◆ THE DATA ◆
......
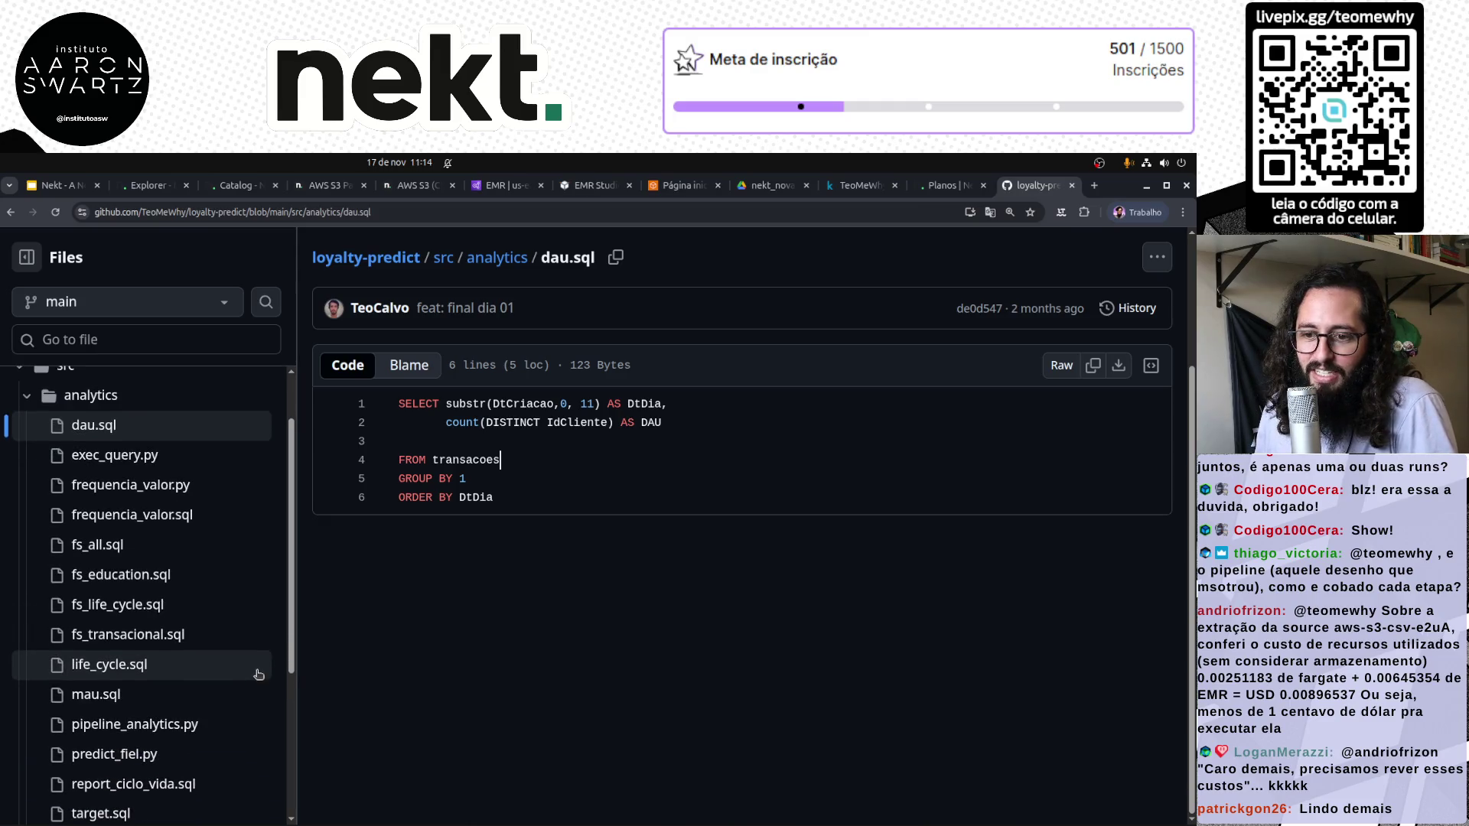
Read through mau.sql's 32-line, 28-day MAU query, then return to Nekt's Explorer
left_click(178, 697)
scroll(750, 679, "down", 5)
......
◆ REQUIREMENT ◆
The pictures should not be reproduced; quote all of the other material exactly.

◆ RESPONSE FOR THIS EXERCISE ◆
Read through mau.sql's 32-line, 28-day MAU query, then return to Nekt's Explorer
left_click(178, 697)
scroll(750, 679, "down", 5)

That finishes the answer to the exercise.